Although the present described embodiments all relate to a single roll toilet paper dispenser, it will be readily apparent to a person skilled in the art to adapt the automated and manual dispensing features of the single roll dispenser for a double roll dispenser such as the dispenser shown in FIG. 9.

All of the above U.S. patents, U.S. patent application publications, U.S. patent applications, foreign patents, foreign patent applications and non-patent publications referred to in this specification and/or listed in the Application Data Sheet, are incorporated herein by reference, in their entirety.

While the present invention has been described herein by the preferred embodiments, it will be understood to those skilled in the art that various changes may be made and added to the invention. The changes and alternatives are considered within the spirit and scope of the present invention.

Claims

1. A toilet paper dispenser comprising

(a) a housing for containing a toilet paper roll;

(b) a drive roller engagable with the roll;

(c) a motor; and

(c) a one-way coupling that couples the motor to the drive roller in a first direction to automatically dispense paper from the dispenser and decouples same in an opposite second direction, thereby enabling toilet paper to be manually dispensed in the first direction.

2. A toilet paper dispenser as claimed in claim 1 further comprising a manual dispensing means rotationally coupled to the toilet paper roll and operable by a user to rotate the roll in the first direction to manually dispense paper from the dispenser.

3. A toilet paper dispenser as claimed in claim 2 wherein the dispenser further comprises a roll support rotatably coupled to the housing and for receiving a core of the roll, and wherein the manual dispensing means is a knob coupled to the roll support and operable to rotate the roll support thereby rotating the roll.

4. A toilet paper dispenser as claimed in claim 1 further comprising a sensor mounted on the housing and a controller communicative with the sensor and the motor, the controller programmed to operate the motor when the sensor is activated.

5. A toilet paper dispenser as claimed in claim 4 further comprising a power supply electrically coupled to the motor.

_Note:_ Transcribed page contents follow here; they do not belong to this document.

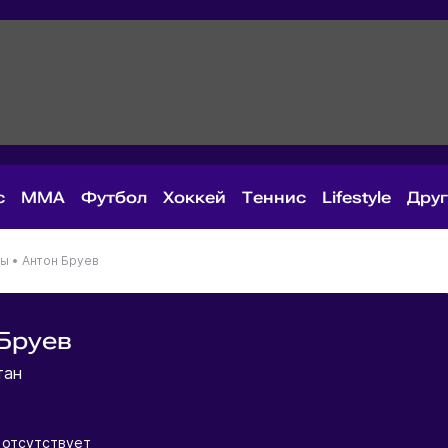
с
MMA
Футбол
Хоккей
Теннис
Lifestyle
Дру
ны
•
Антон Бруев
Бруев
тан
 отсутствует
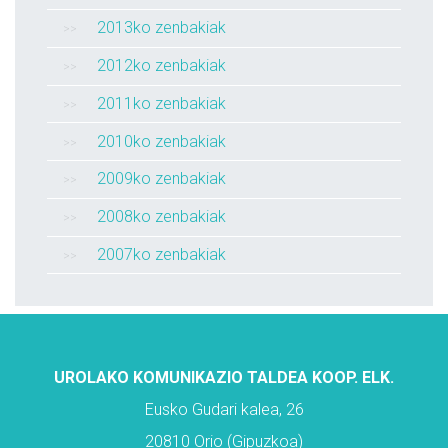
2013ko zenbakiak
2012ko zenbakiak
2011ko zenbakiak
2010ko zenbakiak
2009ko zenbakiak
2008ko zenbakiak
2007ko zenbakiak
UROLAKO KOMUNIKAZIO TALDEA KOOP. ELK.
Eusko Gudari kalea, 26
20810 Orio (Gipuzkoa)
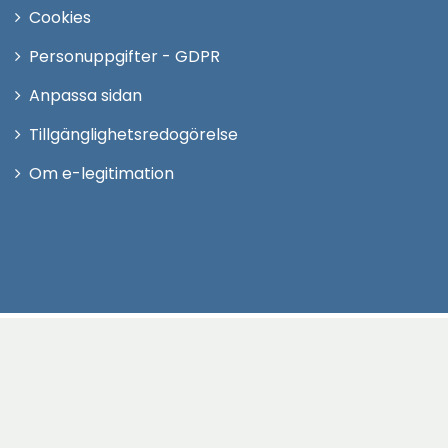
Cookies
Personuppgifter - GDPR
Anpassa sidan
Tillgänglighetsredogörelse
Om e-legitimation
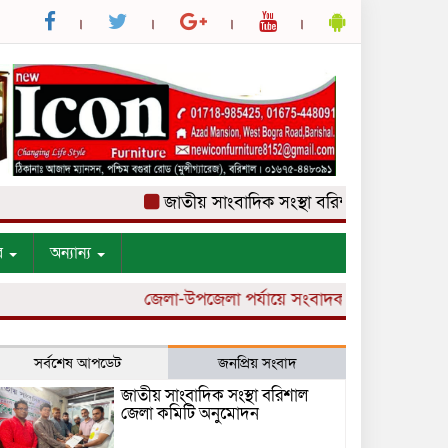
জাতীয় সাংবাদিক সংস্থা বরিশাল জেলা কমিটি অন
র
অন্যান্য
জেলা-উপজেলা পর্যায়ে সংবাদকর্মী নিয়োগ চলছে।
সর্বশেষ আপডেট
জনপ্রিয় সংবাদ
জাতীয় সাংবাদিক সংস্থা বরিশাল
জেলা কমিটি অনুমোদন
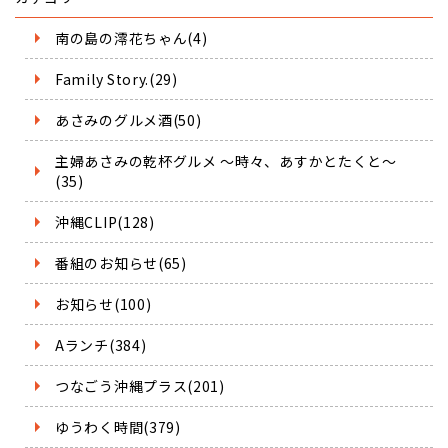
南の島の澪花ちゃん(4)
Family Story.(29)
あさみのグルメ酒(50)
主婦あさみの乾杯グルメ ～時々、あすかとたくと～
(35)
沖縄CLIP(128)
番組のお知らせ(65)
お知らせ(100)
Aランチ(384)
つなごう沖縄プラス(201)
ゆうわく時間(379)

6. A toilet paper dispenser as claimed claim 5 wherein the power supply is a battery.

7. A toilet paper dispenser as claimed in claim 4 wherein the drive roller is positioned in the housing to engage a leading edge of the roll.

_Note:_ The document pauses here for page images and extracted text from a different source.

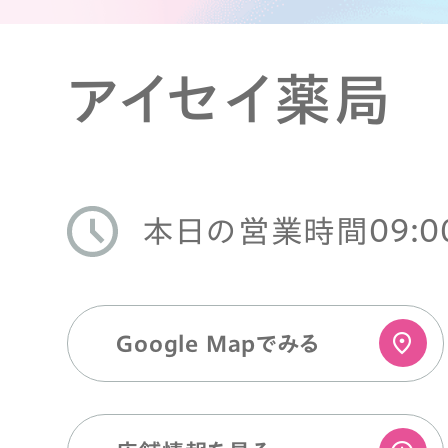
アイセイ薬局
09:0
本日の営業時間
Google Mapでみる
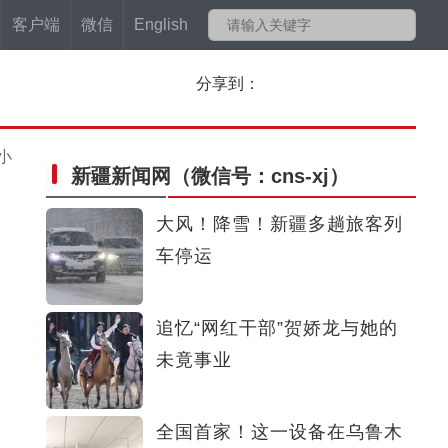
客户端
微信
English
分享到：
小
新疆新闻网
（微信号：cns-xj）
大风！降雪！新疆多趟旅客列
车停运
追忆“网红干部”贺娇龙与她的
未竟事业
全国首家！这一设备在乌鲁木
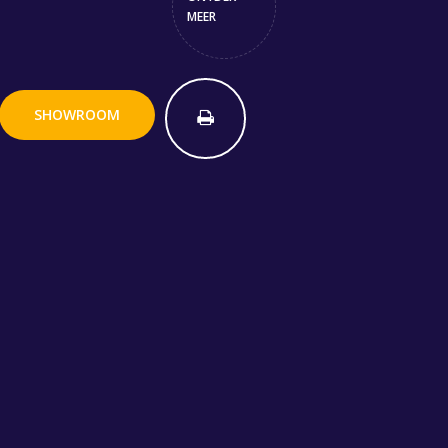
MEER
SHOWROOM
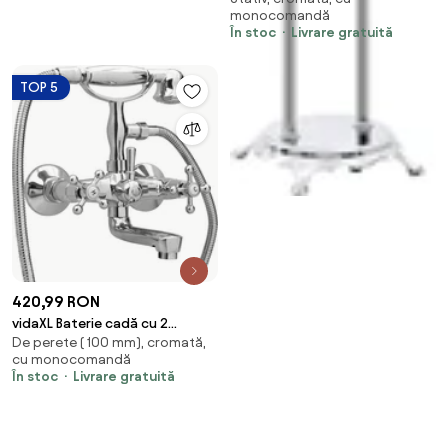
monocomandă
cm inoxidabil
În stoc
Livrare gratuită
TOP 5
420,99 RON
vidaXL Baterie cadă cu 2
De perete ( 100 mm), cromată,
robinete + Deviator duș de
cu monocomandă
mână Chrome Retro
În stoc
Livrare gratuită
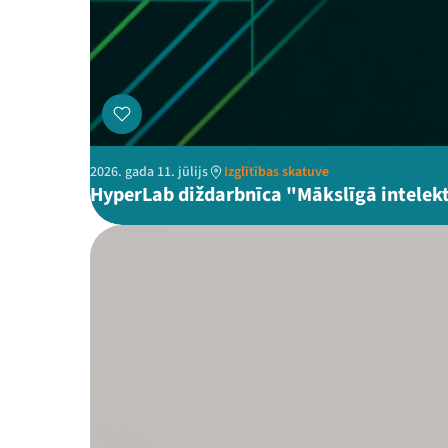
2026. gada 11. jūlijs
Izglītības skatuve
HyperLab diždarbnīca "Mākslīgā intelekt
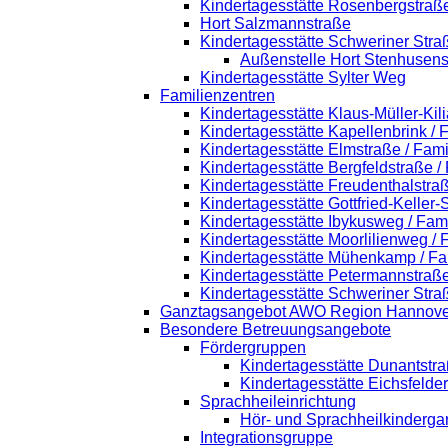
Kindertagesstätte Rosenbergstraß
Hort Salzmannstraße
Kindertagesstätte Schweriner Stra
Außenstelle Hort Stenhusens
Kindertagesstätte Sylter Weg
Familienzentren
Kindertagesstätte Klaus-Müller-Ki
Kindertagesstätte Kapellenbrink /
Kindertagesstätte Elmstraße / Fam
Kindertagesstätte Bergfeldstraße /
Kindertagesstätte Freudenthalstra
Kindertagesstätte Gottfried-Keller
Kindertagesstätte Ibykusweg / Fam
Kindertagesstätte Moorlilienweg /
Kindertagesstätte Mühenkamp / Fa
Kindertagesstätte Petermannstraße
Kindertagesstätte Schweriner Stra
Ganztagsangebot AWO Region Hannove
Besondere Betreuungsangebote
Fördergruppen
Kindertagesstätte Dunantstr
Kindertagesstätte Eichsfelde
Sprachheileinrichtung
Hör- und Sprachheilkinderga
Integrationsgruppe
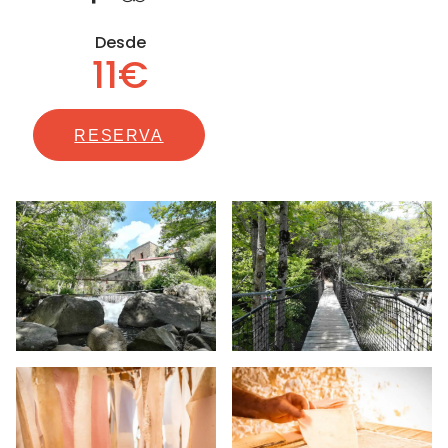
Desde
11€
RESERVA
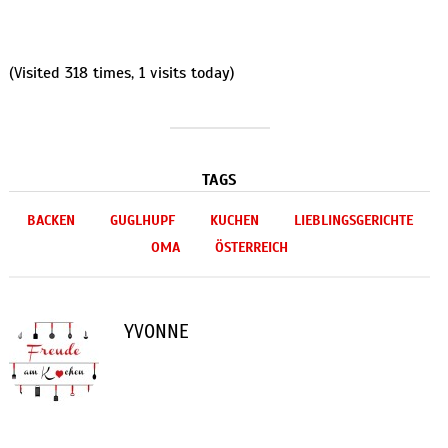
(Visited 318 times, 1 visits today)
TAGS
BACKEN
GUGLHUPF
KUCHEN
LIEBLINGSGERICHTE
OMA
ÖSTERREICH
YVONNE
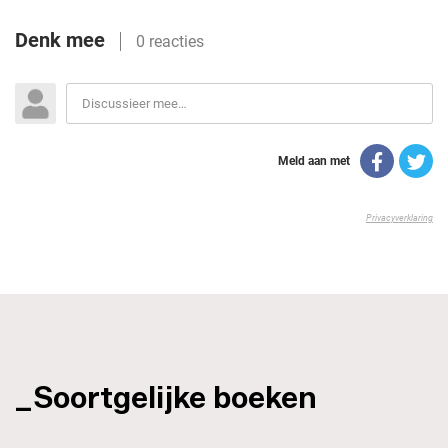
_Soortgelijke boeken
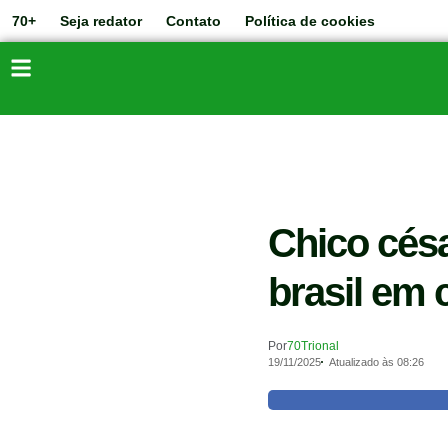
70+
Seja redator
Contato
Política de cookies
Chico césa
brasil em 
Por
70Trional
19/11/2025
Atualizado às 08:26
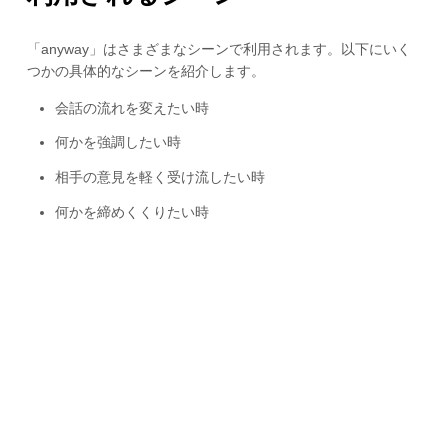
「anyway」はさまざまなシーンで利用されます。以下にいく
つかの具体的なシーンを紹介します。
会話の流れを変えたい時
何かを強調したい時
相手の意見を軽く受け流したい時
何かを締めくくりたい時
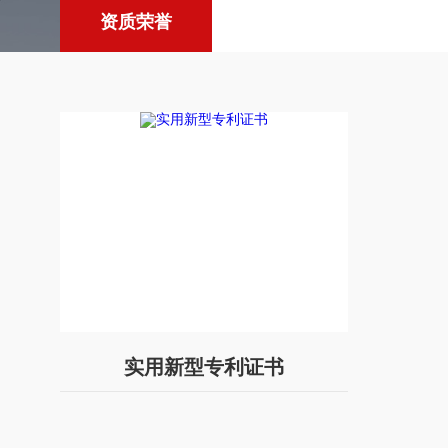
资质荣誉
实用新型专利证书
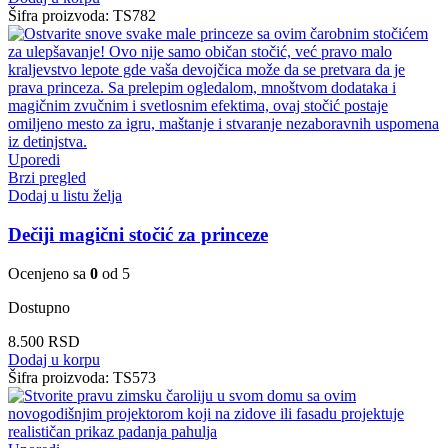
Šifra proizvoda:
TS782
Uporedi
Brzi pregled
Dodaj u listu želja
Dečiji magični stočić za princeze
Ocenjeno sa
0
od 5
Dostupno
8.500
RSD
Dodaj u korpu
Šifra proizvoda:
TS573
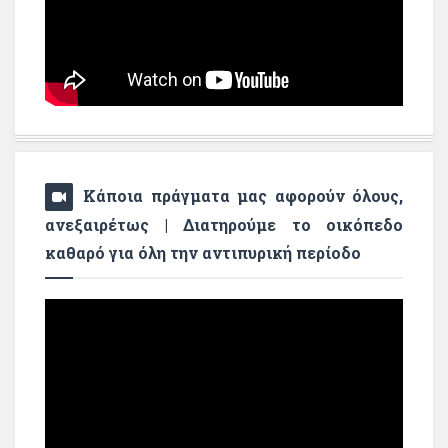
Κάποια πράγματα μας αφορούν όλους,
ανεξαιρέτως | Διατηρούμε το οικόπεδο
καθαρό για όλη την αντιπυρική περίοδο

8. A toilet paper dispenser as claimed in claim 4 wherein the drive roller is positioned in the housing to engage the surface of the roll.

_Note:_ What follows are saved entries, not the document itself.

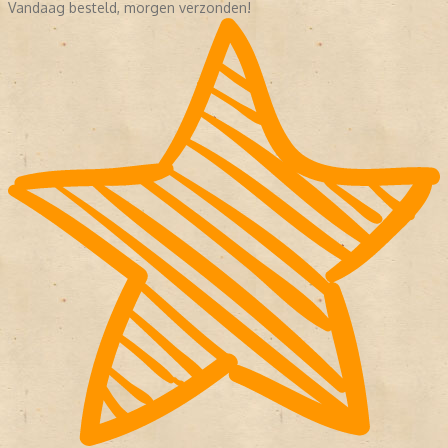
Vandaag besteld, morgen verzonden!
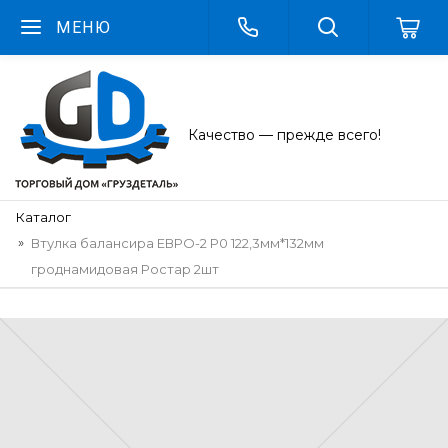
МЕНЮ
Качество — прежде всего!
Каталог
Втулка балансира ЕВРО-2 Р0 122,3мм*132мм
гроднамидовая Ростар 2шт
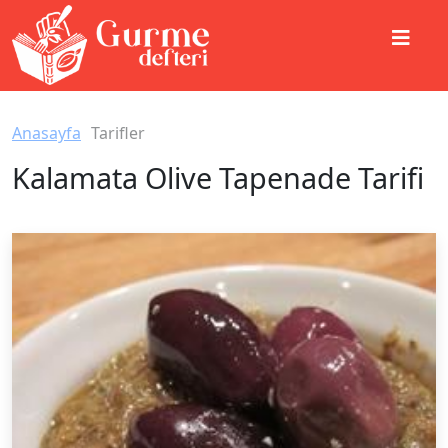
Anasayfa
Tarifler
Kalamata Olive Tapenade Tarifi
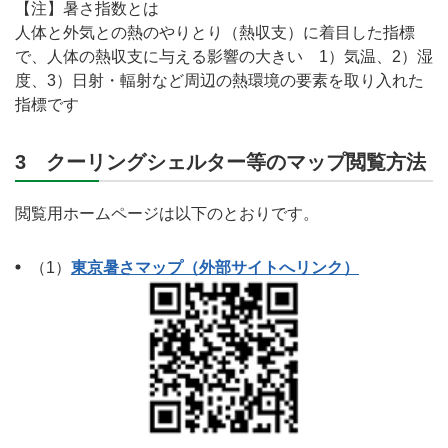
【注】暑さ指数とは
人体と外気との熱のやりとり（熱収支）に着目した指標
で、人体の熱収支に与える影響の大きい 1）気温、2）湿
度、3）日射・輻射など周辺の熱環境の要素を取り入れた
指標です
3 クーリングシェルター等のマップ閲覧方法
閲覧用ホームページは以下のとおりです。
（1）
東京暑さマップ（外部サイトへリンク）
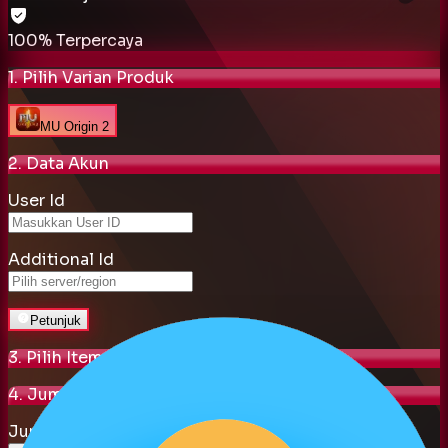
100% Terpercaya
1. Pilih Varian Produk
MU Origin 2
2. Data Akun
User Id
Additional Id
Petunjuk
3. Pilih Item
4. Jumlah Pembelian
Jumlah Pembelian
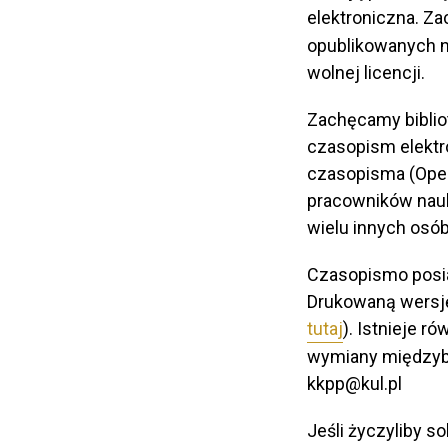
elektroniczna. Z
opublikowanych n
wolnej licencji.
Zachęcamy biblio
czasopism elektr
czasopisma (Open
pracowników nauko
wielu innych osób
Czasopismo posia
Drukowaną wersję
tutaj
). Istnieje 
wymiany międzybib
kkpp@kul.pl
Jeśli życzyliby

9. A toilet paper dispenser as claimed in claim 8 wherein the drive roller is movably connected to the housing thereby being movable to maintain contact with rolls of different diameters or a roll with varying diameter.

10. A toilet paper dispenser as claimed in claim 9 wherein the drive roller is movably connected to the housing by a track in the housing in which the roller is slidable therealong.

11. A toilet paper dispenser as claimed in claim 10 further comprising biasing means that bias the roller against the roll.

12. A toilet paper dispenser as claimed in claim 11 wherein the motor is suspended from the roller thereby serving as the biasing means.

13. A toilet paper dispenser as claimed in claim 4 wherein the drive roller is a roll support that receives a core of the roll.

14. A toilet paper dispenser as claimed in claim 13 further comprising a sensor for measuring a length of paper dispensed from the roll, the sensor being communicative with the controller.

15. A toilet paper dispenser as claimed in claim 4 wherein the controller is programmed to delay activating the motor until after a selected period of time has elapsed since the last time the motor was activated.